В ответ я лишь улыбнулся. Мне было крайне трудно представить себе этого спартанца поддающимся соблазнам.

– Мне не было еще пятнадцати лет, когда я вступил в компартию. Тогда я был очень горд этим. На ночь я прятал свой билет под подушку, а днем таскал его во внутреннем кармане жилета, заколотом на булавку. Всю свою жизнь я отдал этой партии! И ты, Чарльз, хорошо знаешь об этом.

– Да, я знаю об этом, – подтвердил я.

– Сколько раз мне приходилось рисковать! Полицейские дубинки, пуля в моей ноге, воспаление легких, которое я подхватил зимой во время боев в Испании… Ни о чем этом я не жалею! Каждый юноша должен иметь что-то, ради чего он может пожертвовать своей жизнью. – Он поднял со стола клочки разорванного конверта. В глубине души он, быть может, еще какое-то мгновение и сожалел, что поступил именно так, но его руки решительно сдавили их в комок. – Когда я узнал о пакте между Сталиным и Гитлером, то кинулся убеждать людей в том, что это – меньшее из двух зол. А потом была эта ужасная война. А потом эта Чехословакия!.. Ну и пусть, думал я, так как всегда недолюбливал чехов. Но когда русские танки вторглись в Венгрию… Ладно, думаю, ведь они сами об этом попросили… Только я спрошу тебя, где ты видел хоть одного честного, порядочного венгра?

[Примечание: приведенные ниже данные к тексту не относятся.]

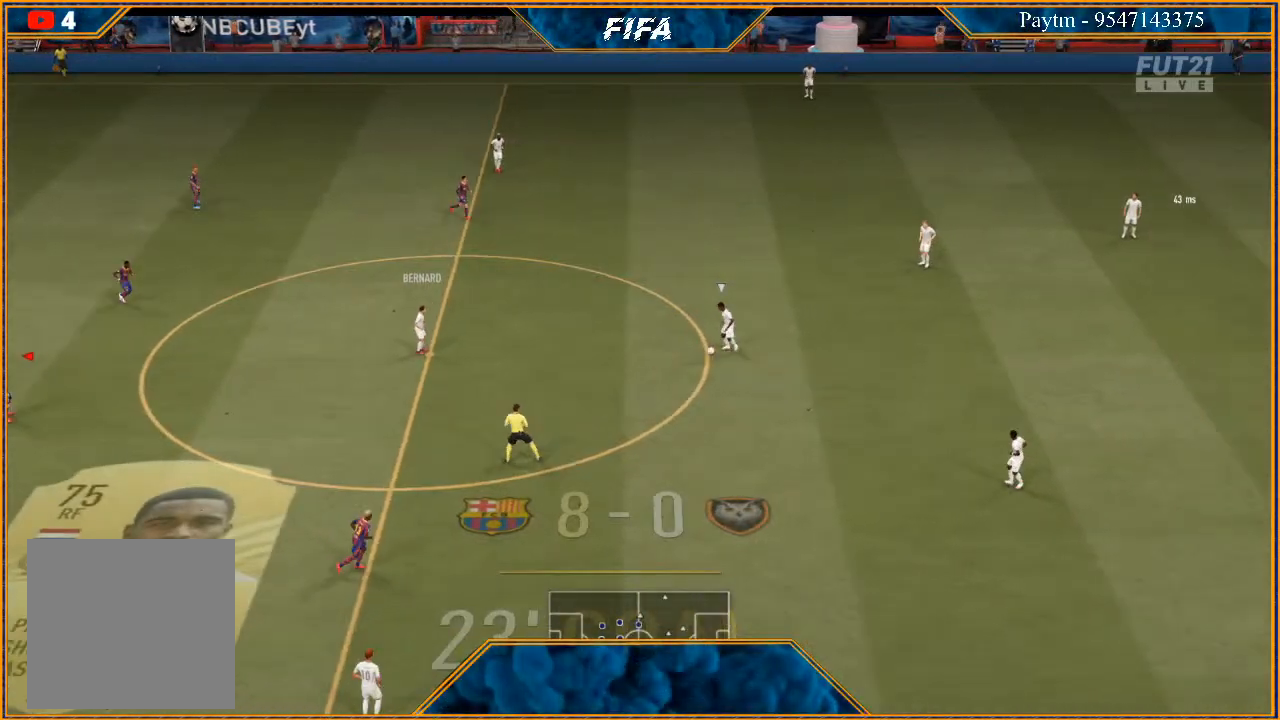
{"buttons": ["R2"], "left_stick": "down-right", "right_stick": "center", "events": [[67, "left_stick", "down"], [133, "L1", "down"], [167, "left_stick", "down-right"], [333, "L1", "up"]]}
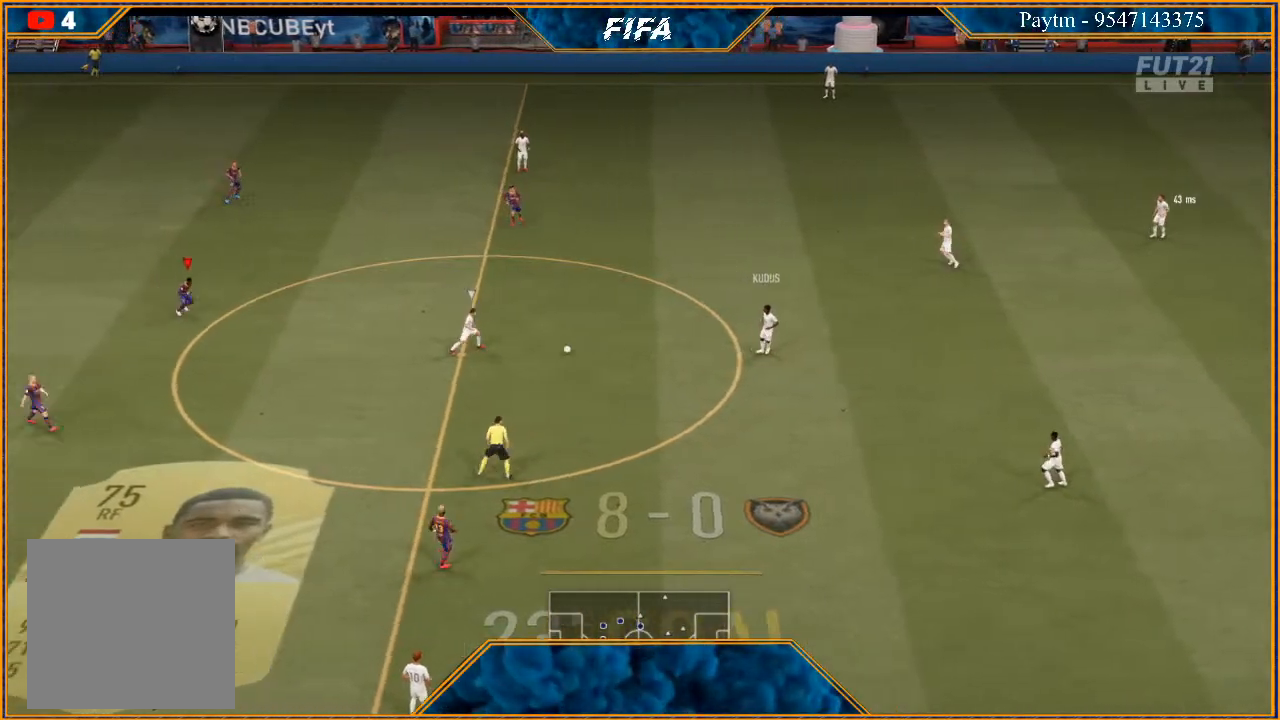
{"buttons": [], "left_stick": "right", "right_stick": "center", "events": [[33, "R2", "up"], [100, "left_stick", "right"]]}
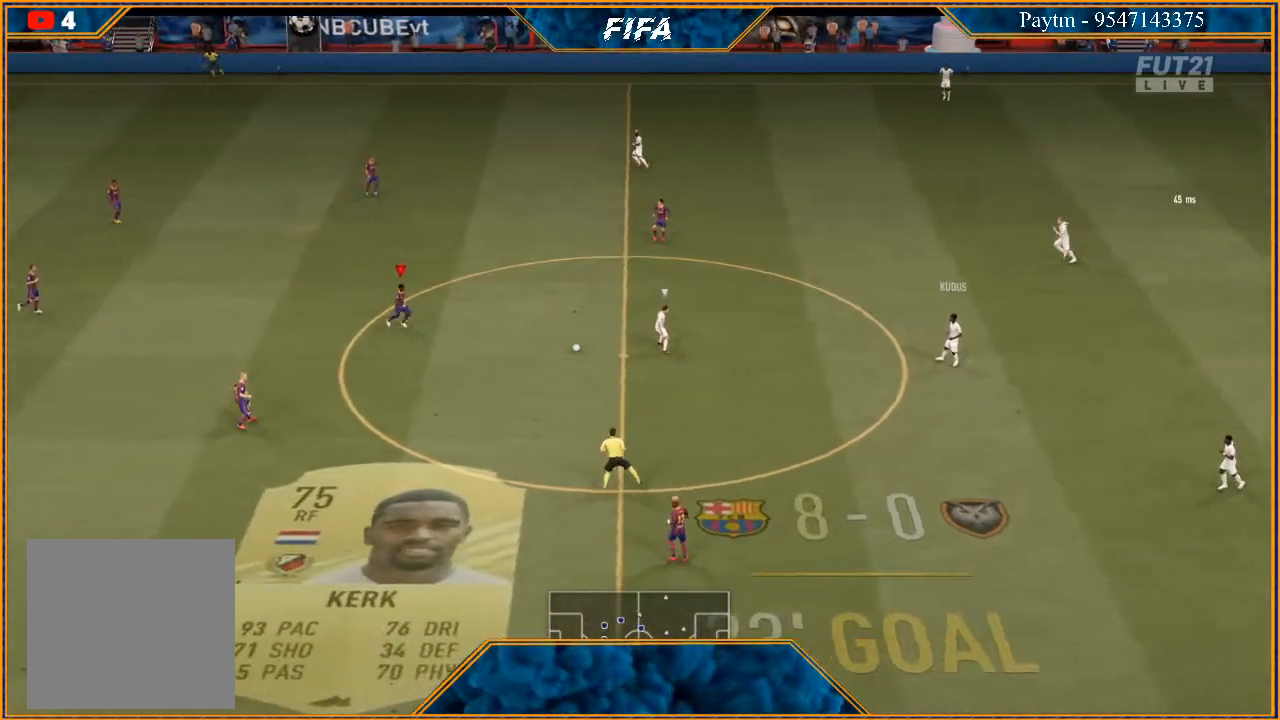
{"buttons": [], "left_stick": "up-right", "right_stick": "center", "events": [[300, "A", "down"], [300, "left_stick", "up-right"], [400, "A", "up"]]}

Я весело улыбнулся этой его шутке.

– Но я – еврей, – продолжил Френкель. – Они бросали мой народ в концлагеря, морили его голодом, выбрасывали на улицу любого, кто заикался о желании выехать в Израиль. Когда же эти свиньи, называющие себя социалистами, взялись помогать арабам… тогда-то я понял, что им наплевать, что я коммунист, что для них я прежде всего еврей. Еврей! Это-то теперь тебе понятно?

– А Шемпион?..

– Ты вот время от времени заходишь ко мне. Говоришь, что отдыхаешь здесь… Я верю тебе. Но я до сих пор не перестаю удивляться тебе, Чарльз. Чем это может заниматься в мирное время такой человек, как ты? А? Ты мне как-то сказал, что ты теперь экономист и работаешь по государственной линии. Очень хорошо! Но ты уже не первый раз задаешь мне вопросы о Шемпионе и всех остальных… И я не могу не засомневаться в том, что твоя работа на твое правительство ограничивается лишь экономическими проблемами.

Наш разговор все более приобретал ненужный для меня оборот, и я спросил напрямую:

– Так с кем же в таком случае Шемпион?

– И с кем я? Ты это тоже хочешь знать? – выпалил Френкель. – Так вот всем и каждому хорошо известно, с кем Шемпион – с арабами!

– Ну, а вы сами?

– А я с евреями! Тут нет ничего проще!